• Là où vont nos pères : quand la poésie traduit la réalité

    Là où vont nos pères est une histoire universelle, intemporelle et muette : "les mots «accélèrent» la lecture [car] ils peuvent être vus comme une forme d’explication qui va restreindre le champ des possibilités. Un problème vient de ce que l’on accorde trop de poids à l’autorité des mots. [...] Ils semblent porter moins d’ambiguïté. Ils sont aussi très linéaires et ont un «rythme» inhérent qui vous donne envie de découvrir presque instantanément ce qui suit. [...] Les images ont une plus grande disposition à permettre à l’œil de se promener au hasard de manière latérale, d’aller en avant et en arrière (comme certains détails passés et futurs se renforcent mutuellement) et de se déplacer plus vite ou plus lentement", Shaun Tan, 2007.

    Là où vont nos pères, Tan

    Là où vont nos pères raconte une histoire toujours d'actualité : l'émigration. Elle commence par la séparation d'un homme avec son pays et les siens, se poursuit par un voyage difficile mais empli de rêves d'une terre promise, et l'arrivée dans un pays inconnu où, seul, il doit tout réapprendre. Son auteur, Shaun Tan, a créé une bande dessinée originale tant par ses dessins d'une poésie rare, que par l'absence de texte et le mélange des genres. Elle mêle récit fantastique, conte initiatique et livre d'histoire. Si le lecteur découvre des décors dignes du film de Fritz Lang Metropolis, des rues rappelant la Prague décrite par Kafka, mais aussi des bêtes absurdes ou inquiétantes et de poétiques vols d’oiseaux en papier au-dessus d’une mégalopole indéfinie, le réalisme est parfois très présent : l'arrivée dans le pays d'émigration est ainsi clairement inspirée par Ellis Island.

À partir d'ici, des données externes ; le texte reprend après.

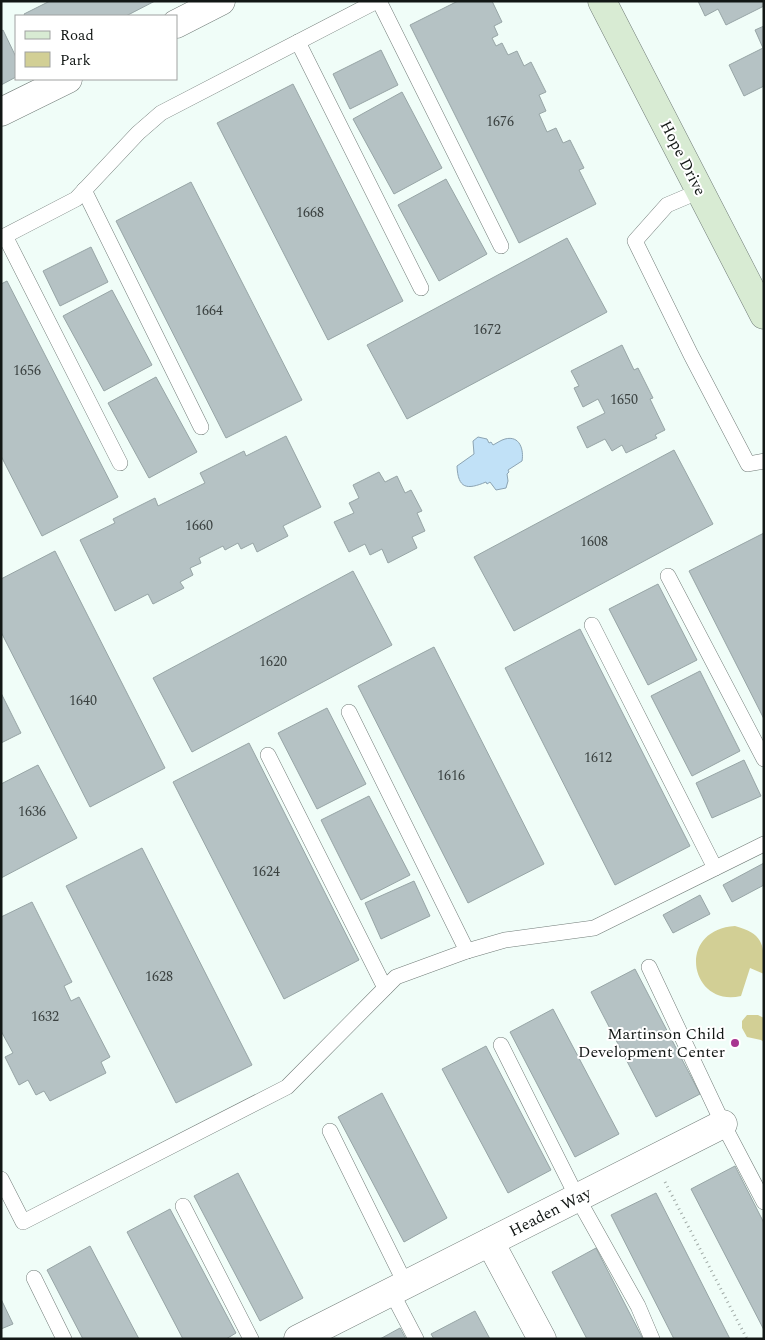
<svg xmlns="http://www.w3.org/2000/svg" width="765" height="1340" viewBox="0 0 765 1340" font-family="Spectral,serif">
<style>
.green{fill:#d2cf95}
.water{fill:#c1e1f7;stroke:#8ca4b3}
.building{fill:#b5c2c4;stroke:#97a5a6}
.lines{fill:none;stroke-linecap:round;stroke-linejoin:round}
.lane-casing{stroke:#717c78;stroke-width:16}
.street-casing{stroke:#717c78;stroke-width:29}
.secondary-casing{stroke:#717c78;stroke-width:29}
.path{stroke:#a0aaa6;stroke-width:3;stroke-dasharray:1 4;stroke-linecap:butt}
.lane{stroke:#fff;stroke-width:15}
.street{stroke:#fff;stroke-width:28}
.secondary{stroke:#d8ebd3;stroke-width:28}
.poi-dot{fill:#a83590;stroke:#fff;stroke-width:2}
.labels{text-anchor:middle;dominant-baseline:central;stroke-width:4;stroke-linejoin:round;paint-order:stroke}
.number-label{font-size:14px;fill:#3b4241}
.street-label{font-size:16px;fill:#121715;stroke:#fff}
.poi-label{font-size:16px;fill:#121715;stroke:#fff;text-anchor:end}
</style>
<rect width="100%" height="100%" fill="#f0fdf8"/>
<g class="green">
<path d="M735 926C765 934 764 946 764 974L750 968 741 996C690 1008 675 930 735 926Z"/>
<path d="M747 1015H758L764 1018V1042L761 1040 747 1037 742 1028V1021Z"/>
</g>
<path class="water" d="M478 437 487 439 489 443 491 442 493 445C497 443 501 440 505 439 520 435 524 450 522 461L508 470 509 472 507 474 508 481 506 488 496 490 490 482 487 484 486 482C467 490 458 489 457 466L474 454 473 441Z"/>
<g class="building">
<path d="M50 1H155L126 16H25L24 14Z"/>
<path d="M458 1H492L502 22 494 26 498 35 492 38 496 46 502 43 508 55 517 51 524 66 531 62 546 92 539 95 546 111 539 114 547 132 556 128 563 143 570 140 584 168 579 170 596 204 519 243 410 25Z"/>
<path d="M698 1H764V6L726 25 718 9 705 16Z"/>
<path d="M764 26V86L744 96 729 65 763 48 755 30Z"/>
<path d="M3 30 16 57V77L1 85V31Z"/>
<path d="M381 50 398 85 350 109 333 74Z"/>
<path d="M293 84 403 301 328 340 217 123Z"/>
<path d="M402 92 442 168 394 194 353 119Z"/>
<path d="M446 179 487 254 439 281 398 205Z"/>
<path d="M191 182 302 400 226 438 116 221Z"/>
<path d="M567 238 607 312 407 419 367 345Z"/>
<path d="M91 247 108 282 60 306 43 271Z"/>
<path d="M7 281 118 497 42 536 1 456V284Z"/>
<path d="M112 290 152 365 104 391 63 316Z"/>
<path d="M622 345 634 370 638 368 653 398 650 399 665 430 655 435 657 438 626 453 622 445 612 451 605 439 587 448 577 427 605 413 598 399 583 407 574 388 579 386 571 371Z"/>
<path d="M156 377 197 452 149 478 108 403Z"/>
<path d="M286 436 321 507 283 526 288 536 257 552 253 543 241 549 238 543 225 550 223 546 199 558 201 563 190 568 193 575 180 582 184 588 153 604 148 594 115 611 80 540 115 523 113 519 155 498 158 506 205 483 200 473 244 451 246 456Z"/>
<path d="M674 450 713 524 514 631 474 557Z"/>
<path d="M379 472 385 482 397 476 405 493 411 490 422 511 417 513 425 531 412 537 417 548 388 563 382 549 370 555 365 544 349 552 334 522 354 513 349 503 359 498 353 485Z"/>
<path d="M764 533V719L689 571Z"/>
<path d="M55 551 165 768 90 807 1 632V579Z"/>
<path d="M353 571 392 645 192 752 153 678Z"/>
<path d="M658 584 697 660 648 685 609 609Z"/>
<path d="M580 629 690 846 615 885 505 668Z"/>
<path d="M434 647 544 864 468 903 358 686Z"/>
<path d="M700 671 740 751 692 776 651 696Z"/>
<path d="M1 693 21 733 1 743Z"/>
<path d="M327 708 366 784 317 809 278 733Z"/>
<path d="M249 743 359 960 284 999 173 782Z"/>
<path d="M744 760 761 796 712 818 696 783Z"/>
<path d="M38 765 77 838 1 878V784Z"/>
<path d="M369 796 410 875 361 900 321 820Z"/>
<path d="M142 848 252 1065 176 1103 66 886Z"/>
<path d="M764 863V885L732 902 723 885Z"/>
<path d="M414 881 430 916 381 939 365 903Z"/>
<path d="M700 895 710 914 673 933 663 915Z"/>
<path d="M32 902 72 982 64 986 71 1001 79 997 110 1057 101 1062 106 1073 50 1101 44 1091 36 1095 28 1080 19 1085 5 1057 13 1053 1 1031V917Z"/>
<path d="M635 969 700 1094 656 1117 591 992Z"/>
<path d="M553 1009 619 1134 575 1157 510 1032Z"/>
<path d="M486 1046 551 1170 508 1193 442 1069Z"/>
<path d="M382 1093 447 1218 404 1242 338 1117Z"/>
<path d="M735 1166 764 1223V1330L691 1189Z"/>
<path d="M238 1173 303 1298 260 1321 194 1196Z"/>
<path d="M656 1193 730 1339H674L611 1215Z"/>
<path d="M170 1209 236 1333 226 1339H183L127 1232Z"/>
<path d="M90 1246 139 1339H83L47 1270Z"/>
<path d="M596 1248 643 1339H587L552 1272Z"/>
<path d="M1 1299 13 1324 1 1329Z"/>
<path d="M475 1311 490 1339H434L431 1334Z"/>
<path d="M400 1328 406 1339H380Z"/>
</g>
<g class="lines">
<g class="lane-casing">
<g id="lane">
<path d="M379 1 501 246"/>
<path d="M298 42 421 288"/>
<path d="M84 190 201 427"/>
<path d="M700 191 667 205 635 241 691 355 748 464 764 461"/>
<path d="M5 236 120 463"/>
<path d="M1 238 76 199 138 133 161 113 377 1"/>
<path d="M668 576 764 759"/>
<path d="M592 625 715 868"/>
<path d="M349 712 467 951"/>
<path d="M268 755 385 988"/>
<path d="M649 967 723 1124 764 1202"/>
<path d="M501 1045 577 1197 638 1306 652 1339"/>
<path d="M330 1131 405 1283"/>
<path d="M1 1179 23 1222 287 1087 396 977 467 951 505 940 594 928 764 844"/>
<path d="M183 1206 251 1339"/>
<path d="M34 1278 64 1339"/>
<path d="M391 1291 416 1339"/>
</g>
</g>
<g class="street-casing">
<g id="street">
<path d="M176 24 221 1"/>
<path d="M1 112 68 79"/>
<path d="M490 1242 542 1339"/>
<path d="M298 1339 723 1124"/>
</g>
</g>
<g class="secondary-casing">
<path id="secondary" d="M602 1 764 315"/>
</g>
<path class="path" d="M665 1182 747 1339"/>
<use href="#lane" class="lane"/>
<use href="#street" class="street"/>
<use href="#secondary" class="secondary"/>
</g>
<circle class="poi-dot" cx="735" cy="1043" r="5"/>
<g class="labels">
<g class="number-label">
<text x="500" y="121">1676</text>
<text x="310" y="212">1668</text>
<text x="209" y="310">1664</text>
<text x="487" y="329">1672</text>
<text x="27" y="370">1656</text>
<text x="624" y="399">1650</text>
<text x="199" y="525">1660</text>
<text x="594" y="541">1608</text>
<text x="273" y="661">1620</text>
<text x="83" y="700">1640</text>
<text x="598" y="757">1612</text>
<text x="451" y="775">1616</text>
<text x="32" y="811">1636</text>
<text x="266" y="871">1624</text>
<text x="159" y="976">1628</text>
<text x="45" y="1016">1632</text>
</g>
<g class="street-label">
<text transform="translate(683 158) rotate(63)">Hope Drive</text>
<text transform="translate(550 1212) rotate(-27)">Headen Way</text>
</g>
<g class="poi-label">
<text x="725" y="1034">Martinson Child<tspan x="725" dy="18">Development Center</tspan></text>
</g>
</g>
<rect width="765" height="1340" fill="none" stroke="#121715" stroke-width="5"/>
<rect x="15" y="15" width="162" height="65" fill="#ffffff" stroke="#a0a2a1"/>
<rect x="25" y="31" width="25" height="8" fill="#d8ebd3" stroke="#a0a2a1"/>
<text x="60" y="40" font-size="15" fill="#121715">Road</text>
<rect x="25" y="52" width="25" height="15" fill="#d2cf95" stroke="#a0a2a1"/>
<text x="60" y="65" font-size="15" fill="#121715">Park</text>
</svg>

    Ellis Island ; Là où vont nos pères, Tan

    Les dessins superbes, aux teintes noir et blanc et sépia, sont magnifiés par une mise en scène sobre : les cases sont structurées dans une grille. Beaucoup de dessins font penser à des photographies. D'ailleurs, certains ont été créés depuis des images arrêtées de vidéo, tournées par l'auteur lui-même. Le dessin, inventif, ménage coupure de rythmes, accélération et respirations. Les images pleine page alternent avec des planches très découpées aux cadrages serrés. Dans un entretien accordé en janvier 2008, Shaun Tan explique : "Je me suis aperçu que mon projet avait plus à voir avec le cinéma muet que le livre illustré (mon médium habituel) et j’ai donc envisagé le récit comme une sorte de film."

    Là où vont nos pères, Tan

    Shaun Tan a imaginé un "nouveau monde", dans lequel tout doit avoir une forme logique. Il a choisi "des répétitions de concepts et de motifs, qui peuvent se décliner sur des immeubles, des arbres, des animaux, ou dans la typologie imaginaire, afin de donner le sentiment d'être dans un lieu bien spécifique, et régi par des lois naturelles".

    Là où vont nos pères, Tan

    L'aspect insolite des lieux, de la faune et de la flore nous plonge dans la peau de l'émigrant qui doit surmonter le déracinement, la solitude, mais aussi le tri déshumanisant qui est fait des émigrés au moment où ils arrivent dans leur nouveau pays. Ce passage obligé dont rend compte Shaun Tan a existé. Ainsi à Ellis Island, après avoir accompli les formalités administratives, les nouveaux arrivants devaient se rendre à la salle d'enregistrement, construite comme une salle à bestiaux. Des médecins, postés en haut des marches, faisaient un premier diagnostic en observant comment les immigrants montaient l'escalier. Ils signalaient ceux qui méritaient un contrôle en inscrivant à la craie des lettres sur leurs vêtements...

    Là où vont nos pères, Tan

    Shaun Tan déclare "en lisant des biographies, en écoutant des entretiens enregistrés et en en conduisant un certain nombre [notamment auprès de mon père], j’ai compris que les problèmes rencontrés par de nombreux migrants étaient parallèles à mes préoccupations de plasticien. Il y a cette lutte pour créer du sens malgré l’absence de langage écrit ou parlé, cette tendance à disséquer son sentiment de déracinement, à tout observer avec force attention et imagination."

    Là où vont nos pères, Tan

    Si la mélancolie domine cet album d'une humanité rare, l'onirisme ainsi que des moments de joie, de partage et de solidarité éclairent un quotidien difficile.

    Là où vont nos pères, Tan

    Le site de Shaun Tan, en anglais puisqu'il est australien, est lui aussi beau, et permet de découvrir ses autres œuvres, en particulier ses livres illustrés.